Here’s a half-truth I often encounter in low-carb discussions:
Saturated fat increases large LDL particles
For those of you unfamiliar with the argument, I advocate a low-carbohydrate approach, specifically elimination of all wheat, cornstarch, and sugars, to reduce expression of the small LDL pattern (not to mention reduction of triglycerides, relief from acid reflux and irritable bowel, weight loss, various rashes, diabetes, etc). Small LDL particles have become the most common cause for heart disease in the U.S., exploding on the scene ever since agencies like the USDA and American Heart Association have been advising the public to increase consumption of “healthy whole grains.”

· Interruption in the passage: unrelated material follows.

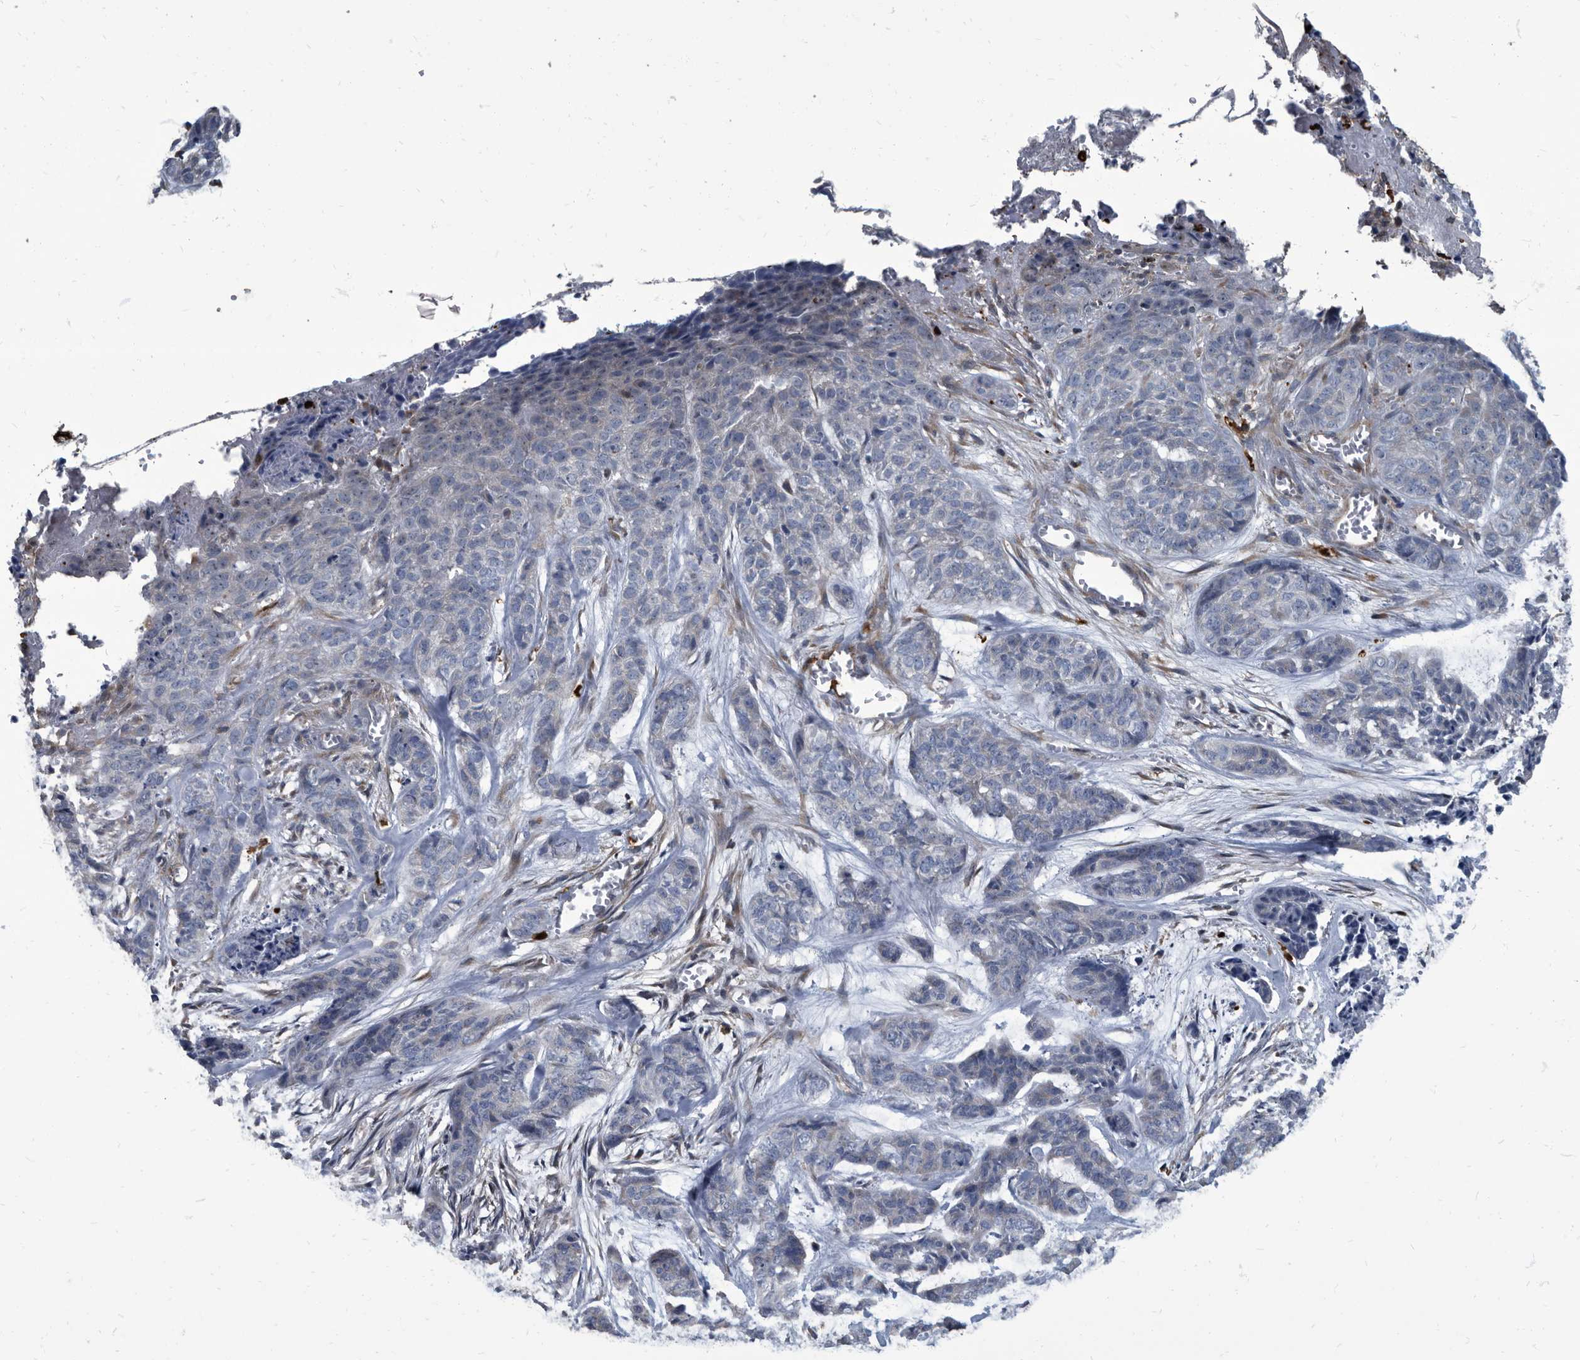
{"staining": {"intensity": "negative", "quantity": "none", "location": "none"}, "tissue": "skin cancer", "cell_type": "Tumor cells", "image_type": "cancer", "snomed": [{"axis": "morphology", "description": "Basal cell carcinoma"}, {"axis": "topography", "description": "Skin"}], "caption": "Immunohistochemistry (IHC) of human basal cell carcinoma (skin) exhibits no expression in tumor cells. The staining is performed using DAB (3,3'-diaminobenzidine) brown chromogen with nuclei counter-stained in using hematoxylin.", "gene": "CDV3", "patient": {"sex": "female", "age": 64}}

This has led some to make the pronouncement that saturated fat increases large LDL, thereby representing a benign effect.
Is this true?
It is true, but only partly. Let me explain.
There are two general categories of factors causing small LDL particles: lifestyle (overweight, excess carbohydrates) and genetics (e.g., variants of the gene coding for cholesteryl-ester transfer protein, or CETP).
If small LDL is purely driven by excess carbohydrates, then adding saturated fat will reduce small LDL and increase large LDL.
If, on the other hand, your small LDL is genetically programmed, then saturated fat will increase small LDL. In other words, saturated fat tends to increase the dominant or genetically-determined form of LDL. If your dominant genetically-determined form is small, then saturated fat increases small LDL particles.
So to say that saturated fat increases large LDL is an oversimplification, one that can have dire consequences in the wrong situation.